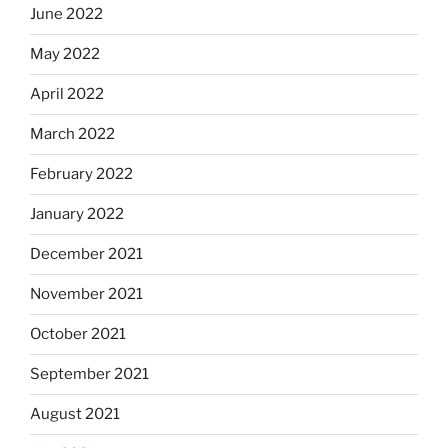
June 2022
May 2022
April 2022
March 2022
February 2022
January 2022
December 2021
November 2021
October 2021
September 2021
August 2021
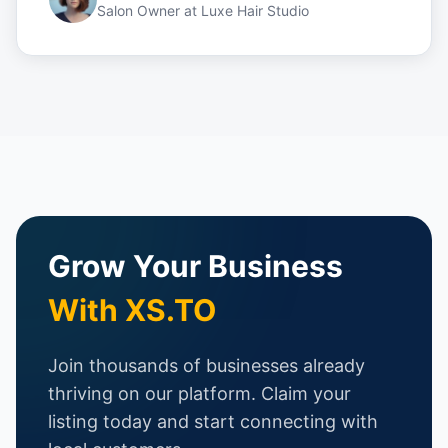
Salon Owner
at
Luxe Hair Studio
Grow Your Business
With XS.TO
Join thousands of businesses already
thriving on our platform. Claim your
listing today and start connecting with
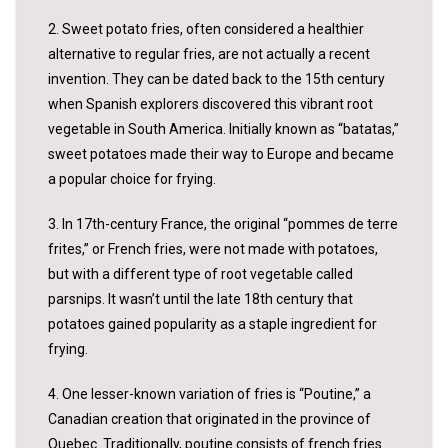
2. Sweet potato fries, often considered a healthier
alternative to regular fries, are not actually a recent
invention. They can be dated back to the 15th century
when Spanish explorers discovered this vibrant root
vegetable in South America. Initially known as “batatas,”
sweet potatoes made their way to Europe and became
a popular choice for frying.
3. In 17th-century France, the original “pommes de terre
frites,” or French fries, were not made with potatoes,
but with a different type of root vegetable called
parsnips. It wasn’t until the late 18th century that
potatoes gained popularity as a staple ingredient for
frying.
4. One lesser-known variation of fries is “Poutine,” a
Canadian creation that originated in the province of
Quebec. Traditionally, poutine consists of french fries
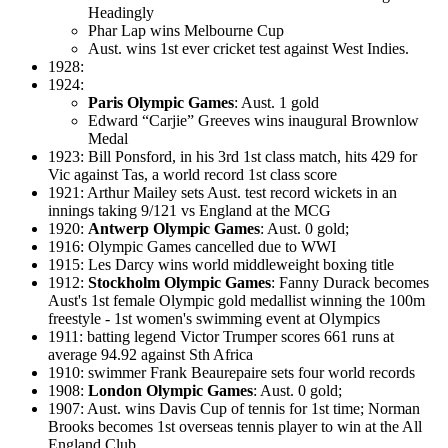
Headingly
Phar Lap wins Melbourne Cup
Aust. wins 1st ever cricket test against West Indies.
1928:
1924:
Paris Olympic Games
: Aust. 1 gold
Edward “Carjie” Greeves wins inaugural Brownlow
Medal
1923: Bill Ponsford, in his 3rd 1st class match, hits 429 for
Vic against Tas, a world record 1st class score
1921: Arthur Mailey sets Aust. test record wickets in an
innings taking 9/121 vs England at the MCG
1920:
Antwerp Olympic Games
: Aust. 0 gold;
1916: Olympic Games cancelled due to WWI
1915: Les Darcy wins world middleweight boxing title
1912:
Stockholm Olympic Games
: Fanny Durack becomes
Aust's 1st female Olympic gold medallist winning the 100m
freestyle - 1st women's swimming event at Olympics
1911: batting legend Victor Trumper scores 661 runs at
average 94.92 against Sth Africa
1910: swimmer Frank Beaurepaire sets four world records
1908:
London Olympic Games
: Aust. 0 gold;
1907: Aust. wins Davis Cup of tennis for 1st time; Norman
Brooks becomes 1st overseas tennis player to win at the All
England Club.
------------------------------
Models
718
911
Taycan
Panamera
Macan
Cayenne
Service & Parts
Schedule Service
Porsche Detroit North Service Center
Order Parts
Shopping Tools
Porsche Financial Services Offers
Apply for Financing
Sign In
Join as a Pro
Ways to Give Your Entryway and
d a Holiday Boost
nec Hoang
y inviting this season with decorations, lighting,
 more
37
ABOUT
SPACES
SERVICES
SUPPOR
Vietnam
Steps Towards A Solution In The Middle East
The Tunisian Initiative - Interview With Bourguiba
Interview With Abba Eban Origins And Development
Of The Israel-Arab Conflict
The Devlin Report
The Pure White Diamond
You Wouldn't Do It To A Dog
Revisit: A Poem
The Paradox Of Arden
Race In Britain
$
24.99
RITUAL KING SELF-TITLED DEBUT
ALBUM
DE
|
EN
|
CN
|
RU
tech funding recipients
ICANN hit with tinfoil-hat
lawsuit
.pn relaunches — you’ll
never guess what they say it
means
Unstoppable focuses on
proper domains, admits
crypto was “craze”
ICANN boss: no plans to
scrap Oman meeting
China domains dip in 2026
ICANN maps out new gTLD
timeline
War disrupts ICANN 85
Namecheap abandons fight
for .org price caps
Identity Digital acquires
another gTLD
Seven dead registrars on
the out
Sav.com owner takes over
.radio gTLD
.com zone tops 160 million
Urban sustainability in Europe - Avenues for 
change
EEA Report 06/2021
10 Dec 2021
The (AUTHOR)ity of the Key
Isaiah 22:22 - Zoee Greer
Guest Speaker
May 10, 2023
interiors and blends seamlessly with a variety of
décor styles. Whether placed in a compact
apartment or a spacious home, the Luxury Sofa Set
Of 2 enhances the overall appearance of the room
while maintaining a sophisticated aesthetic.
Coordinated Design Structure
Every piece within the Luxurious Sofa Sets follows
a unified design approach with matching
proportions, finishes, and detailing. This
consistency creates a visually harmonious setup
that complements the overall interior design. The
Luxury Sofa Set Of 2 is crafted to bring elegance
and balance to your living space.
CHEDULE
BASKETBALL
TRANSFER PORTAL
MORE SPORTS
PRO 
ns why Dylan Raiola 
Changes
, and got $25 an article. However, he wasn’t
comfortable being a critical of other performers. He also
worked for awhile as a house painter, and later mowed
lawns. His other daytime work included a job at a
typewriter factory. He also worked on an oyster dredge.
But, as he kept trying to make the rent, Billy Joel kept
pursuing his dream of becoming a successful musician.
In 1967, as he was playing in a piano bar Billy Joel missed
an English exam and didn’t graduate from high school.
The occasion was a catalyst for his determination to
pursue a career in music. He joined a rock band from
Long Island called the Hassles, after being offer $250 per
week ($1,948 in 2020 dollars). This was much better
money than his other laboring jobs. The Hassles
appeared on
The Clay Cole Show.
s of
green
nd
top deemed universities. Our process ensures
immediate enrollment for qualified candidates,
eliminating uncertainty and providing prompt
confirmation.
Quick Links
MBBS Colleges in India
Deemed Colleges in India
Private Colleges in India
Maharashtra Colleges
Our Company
------------------------------
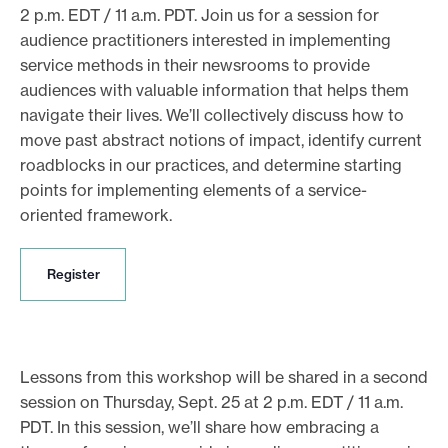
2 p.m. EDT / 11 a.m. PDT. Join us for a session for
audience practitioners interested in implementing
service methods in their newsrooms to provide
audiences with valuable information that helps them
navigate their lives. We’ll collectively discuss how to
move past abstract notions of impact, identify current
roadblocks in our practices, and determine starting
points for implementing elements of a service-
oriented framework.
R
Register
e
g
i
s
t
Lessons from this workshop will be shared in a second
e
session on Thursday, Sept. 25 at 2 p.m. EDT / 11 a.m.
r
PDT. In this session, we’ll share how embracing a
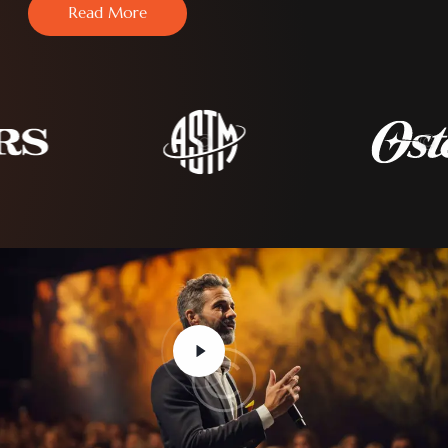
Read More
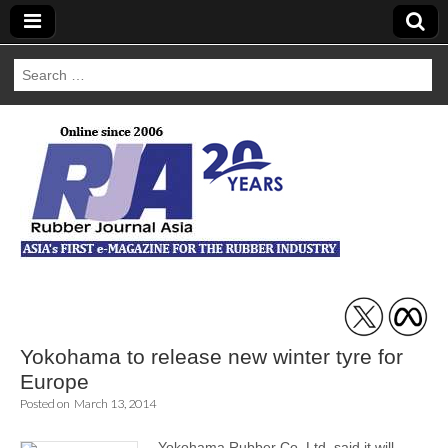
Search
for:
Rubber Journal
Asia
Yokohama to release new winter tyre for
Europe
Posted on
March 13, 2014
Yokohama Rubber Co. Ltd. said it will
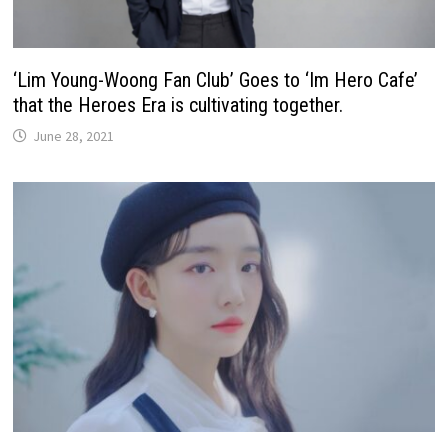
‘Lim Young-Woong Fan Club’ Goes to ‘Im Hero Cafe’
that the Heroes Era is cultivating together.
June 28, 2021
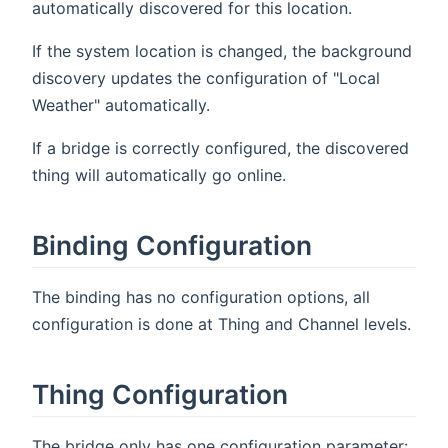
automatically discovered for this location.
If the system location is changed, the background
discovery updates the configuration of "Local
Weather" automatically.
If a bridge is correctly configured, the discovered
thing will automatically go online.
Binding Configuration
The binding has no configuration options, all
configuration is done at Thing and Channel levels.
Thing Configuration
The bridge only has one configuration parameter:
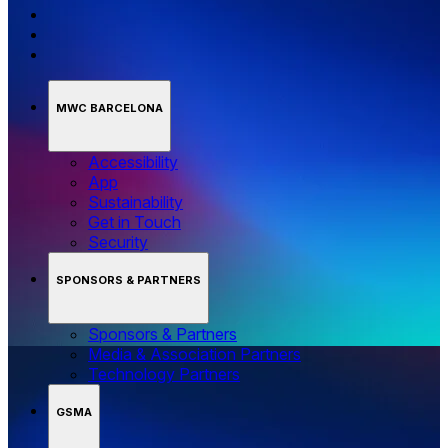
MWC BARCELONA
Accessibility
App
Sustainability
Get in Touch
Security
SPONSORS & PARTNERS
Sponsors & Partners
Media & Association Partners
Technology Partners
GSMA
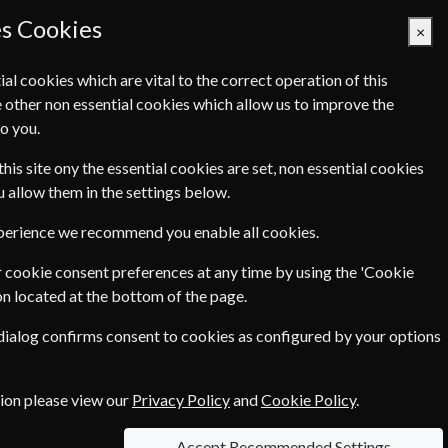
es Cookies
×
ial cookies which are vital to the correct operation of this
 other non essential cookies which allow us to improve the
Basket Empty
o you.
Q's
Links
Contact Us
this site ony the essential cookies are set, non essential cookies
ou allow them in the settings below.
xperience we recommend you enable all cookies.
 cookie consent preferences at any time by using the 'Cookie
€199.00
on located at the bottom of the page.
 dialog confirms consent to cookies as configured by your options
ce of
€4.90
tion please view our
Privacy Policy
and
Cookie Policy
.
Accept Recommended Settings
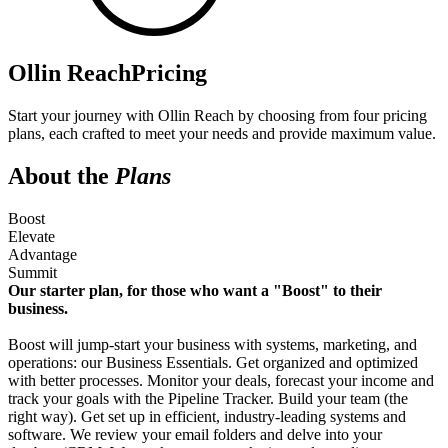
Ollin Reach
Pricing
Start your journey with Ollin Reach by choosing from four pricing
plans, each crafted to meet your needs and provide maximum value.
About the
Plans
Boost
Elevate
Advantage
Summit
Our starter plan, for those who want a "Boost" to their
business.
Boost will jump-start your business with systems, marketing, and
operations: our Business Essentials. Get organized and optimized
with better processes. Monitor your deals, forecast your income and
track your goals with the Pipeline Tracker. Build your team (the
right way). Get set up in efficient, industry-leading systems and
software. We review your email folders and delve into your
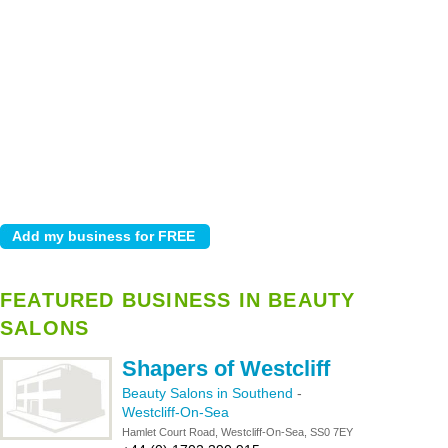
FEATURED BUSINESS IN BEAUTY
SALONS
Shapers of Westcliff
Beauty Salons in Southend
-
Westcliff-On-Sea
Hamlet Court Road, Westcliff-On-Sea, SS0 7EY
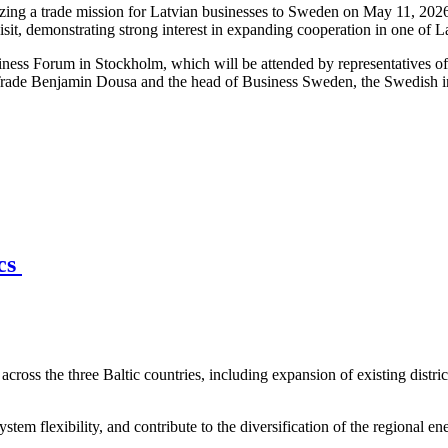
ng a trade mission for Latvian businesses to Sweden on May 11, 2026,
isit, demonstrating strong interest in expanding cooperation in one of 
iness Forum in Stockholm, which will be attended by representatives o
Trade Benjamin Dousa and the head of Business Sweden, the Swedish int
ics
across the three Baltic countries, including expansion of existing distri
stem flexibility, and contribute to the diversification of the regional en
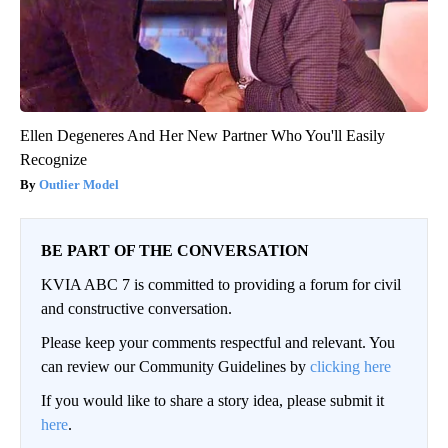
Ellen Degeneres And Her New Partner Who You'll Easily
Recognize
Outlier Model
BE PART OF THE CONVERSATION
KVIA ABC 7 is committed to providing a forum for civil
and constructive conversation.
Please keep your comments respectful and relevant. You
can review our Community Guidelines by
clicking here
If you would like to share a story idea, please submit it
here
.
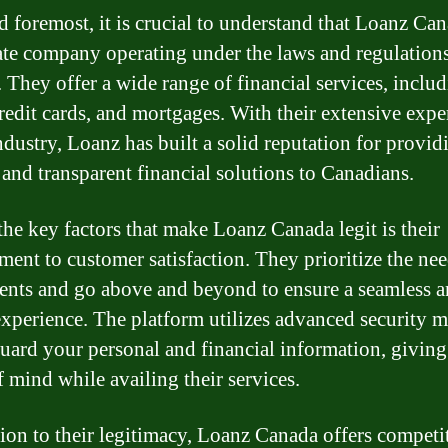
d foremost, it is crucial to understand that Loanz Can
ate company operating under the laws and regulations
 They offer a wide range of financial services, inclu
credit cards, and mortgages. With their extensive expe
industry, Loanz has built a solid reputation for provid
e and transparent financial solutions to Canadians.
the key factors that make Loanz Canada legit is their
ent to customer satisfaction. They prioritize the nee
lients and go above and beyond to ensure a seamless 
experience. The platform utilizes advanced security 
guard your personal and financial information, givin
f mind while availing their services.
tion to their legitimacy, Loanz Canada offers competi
------------------------------
What is the number of lines in the data that include "discovered"? Respond with that number and no other text.

▸ THE ANSWER:
3